In unusual circumstances, the way that DNS clients locate domain controllers can have an impact on network performance:
The DC Locator component of a client computer running Windows Vista or Windows Server 2008 periodically searches for a domain controller in the domain to which it belongs. This functionality helps avoid performance problems that might occur when a client locates its domain controller during a period of network failure, thereby associating the client with a distant domain controller located on a slow link. Previously, this association continued until the client was forced to seek a new domain controller, for example, when the client computer was disconnected from the network for a long period of time. By periodically renewing its association with a domain controller, a client can now reduce the probability that it will be associated with an inappropriate domain controller.
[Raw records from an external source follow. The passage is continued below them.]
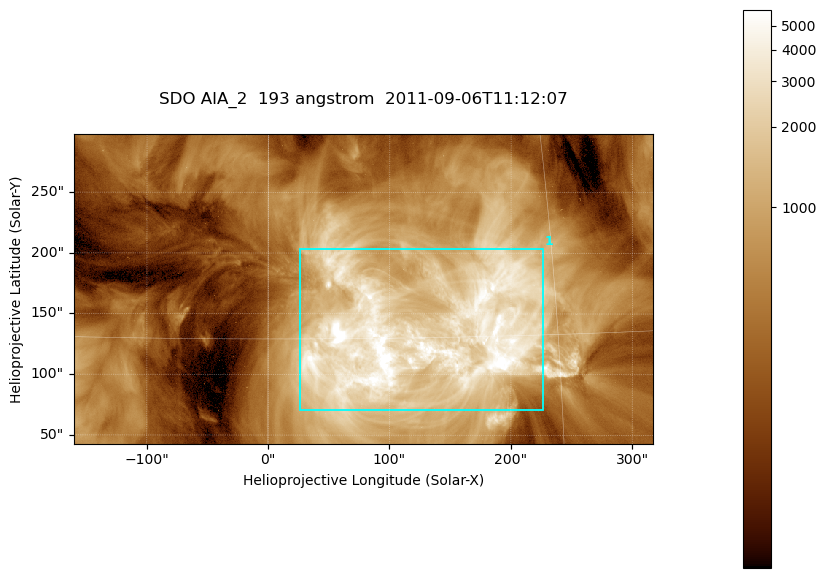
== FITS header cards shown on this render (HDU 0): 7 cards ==
TELESCOP= 'SDO     '           /
INSTRUME= 'AIA_2   '           /
WAVELNTH=                  193 /
WAVEUNIT= 'angstrom'           /
DATE-OBS= '2011-09-06T11:12:07.84' /
CTYPE1  = 'HPLN-TAN'           /
CTYPE2  = 'HPLT-TAN'           /

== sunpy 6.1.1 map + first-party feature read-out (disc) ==
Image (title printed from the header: SDO AIA_2  193 angstrom  2011-09-06T11:12:07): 794 x 424 px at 0.601 arcsec/px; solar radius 952 arcsec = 1584 px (partial field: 4.3% of the solar disc is inside the frame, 100% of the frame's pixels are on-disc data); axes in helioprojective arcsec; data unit not stated in the header (colour bar unlabelled)
Pointing: header CRPIX1/2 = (2043.76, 2047.55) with CRVAL1/2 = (0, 0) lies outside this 794 x 424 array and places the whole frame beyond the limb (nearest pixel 1.29 R_sun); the SolarSoft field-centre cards XCEN/YCEN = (78.22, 170.4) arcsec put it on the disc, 1661 arcsec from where CRPIX/CRVAL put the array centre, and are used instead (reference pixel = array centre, CRVAL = XCEN/YCEN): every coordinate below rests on XCEN/YCEN
Orientation: roll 0.0564 deg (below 1 deg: not rotated)
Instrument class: DISC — disc imager (sunpy class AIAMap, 193 A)
Bright regions (active regions / flare kernels): reference = the on-disc median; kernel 7 px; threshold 5 sigma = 2035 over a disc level ~495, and >= 1.15x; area >= 336 px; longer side >= 5 px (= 3 arcsec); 1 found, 1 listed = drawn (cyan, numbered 1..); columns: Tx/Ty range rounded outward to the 2 arcsec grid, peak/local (2 s.f.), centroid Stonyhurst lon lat
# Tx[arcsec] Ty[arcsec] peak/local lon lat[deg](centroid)
1 26..228 70..204 15 +8 +15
A client computer running Windows Vista or Windows Server 2008 can be configured (programmatically, with a registry setting, or by Group Policy) to locate the nearest domain controller instead of searching randomly. This functionality can improve network performance in networks containing domains that exist across slow links. However, because locating the nearest domain controller can itself have a negative impact on network performance, this functionality is not enabled by default.